V’nahar yotzei me’Eden, l’hashkot et haGan.
(A river comes forth from Eden to water the garden.)
(Genesis 2:10)
When we are connected up to that Divine Flow of miracle that is always flowing from the Source, then we look for ways of keeping that connection or getting reconnected when we get lost. As Kabbalists we don’t only receive the Divine Flow… we become a channel for that flow and give ourselves in service. To love God means to serve God’s Creation. The flow is circular… from God into this world and through our generous hearts back to the Source. We serve God in Prayer (the Hebrew word for prayer is Avodah — service) and we serve God by loving the world, living a life of Kindness and Justice.
In the book of Exodus, the Freedom that we aspire to can only be manifest through our relationship with God. God has brought us out of slavery for one reason… “to be your God” …to exist in holy relationship. To be in relationship requires both receptivity and generosity.
Nearly a third of the Book of Exodus is about the building of the Mishkan. I used to think this was the most boring part of Torah. (First, there are the instructions for building, and then the descriptions of building all in excruciating detail.)
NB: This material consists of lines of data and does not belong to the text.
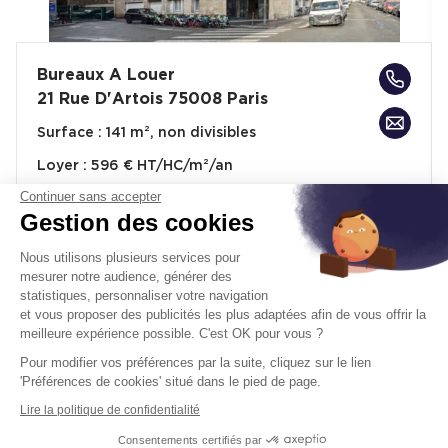
Bureaux A Louer
21 Rue D'Artois 75008 Paris
Surface :
141 m², non divisibles
Loyer :
596 € HT/HC/m²/an
Continuer sans accepter
Gestion des cookies
Disponibilité :
Immédiate
En savoir plus
Nous utilisons plusieurs services pour
mesurer notre audience, générer des
statistiques, personnaliser votre navigation
et vous proposer des publicités les plus adaptées afin de vous offrir la
meilleure expérience possible. C'est OK pour vous ?
Pour modifier vos préférences par la suite, cliquez sur le lien
Télétravail + Flexibilité = moins de
'Préférences de cookies' situé dans le pied de page.
m² de bureaux
Lire la politique de confidentialité
Estimation immédiate de vos économies de
Consentements certifiés par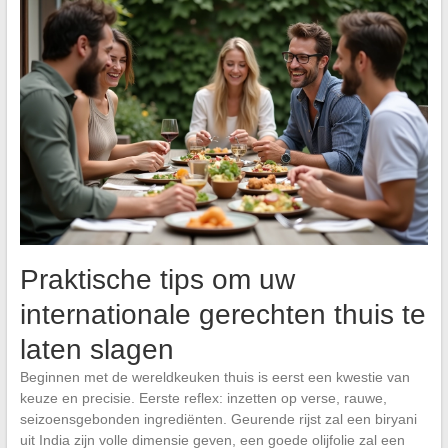
Praktische tips om uw
internationale gerechten thuis te
laten slagen
Beginnen met de wereldkeuken thuis is eerst een kwestie van
keuze en precisie. Eerste reflex: inzetten op verse, rauwe,
seizoensgebonden ingrediënten. Geurende rijst zal een biryani
uit India zijn volle dimensie geven, een goede olijfolie zal een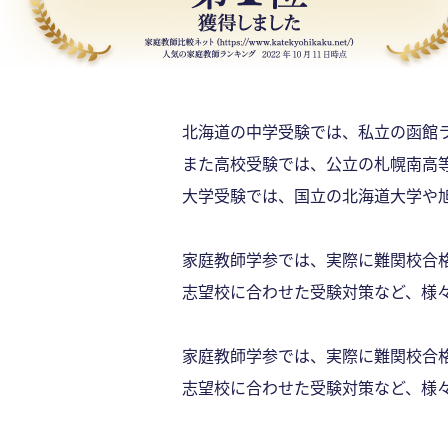
北海道の中学受験では、私立の函館
また高校受験では、公立の札幌南高
大学受験では、国立の北海道大学や
家庭教師学参では、実際に難関校合
志望校に合わせた受験対策など、様
家庭教師学参では、実際に難関校合
志望校に合わせた受験対策など、様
But I realized that the Mishkan text is really about constructing a spiritual practice so that the Divine and Human can interact. Building a Mishkan means making a place for God to dwell. Va’asuli Mikdash v’shochanti b’tocham. Make for me a holy place so that I can dwell among, between and within you. This is the key to our Freedom. Without the Mishkan, the place where spirit and matter meet, we are doomed to slavery. Without the Mishkan, the place the Divine and Human converse, we remain enslaved to the outer, merely physical, surface reality. Our Freedom connects us with the infinite, with the Soul. The Mishkan is the place where our receptivity and generosity can be cultivated and nurtured. The Mishkan is our spiritual practice.
We can’t build that place out of a sense of obligation or duty. Only the willing and generous heart can participate in the building of the Mishkan.
So… How do we find our generosity?
One answer is that we find our generous and willing heart through prayer. Through prayer we step into the widest perspective and express our deepest yearning for Freedom and our most expansive appreciation for Life.
Ashrei yoshvei vetecha od y’hal’luchah
Happy are those that dwell in Your house; they keep on praising.
(Psalm 84:5)
May we all radiate with the happiness that comes from knowing that we live in the God-House and may praise pour forth from that knowing.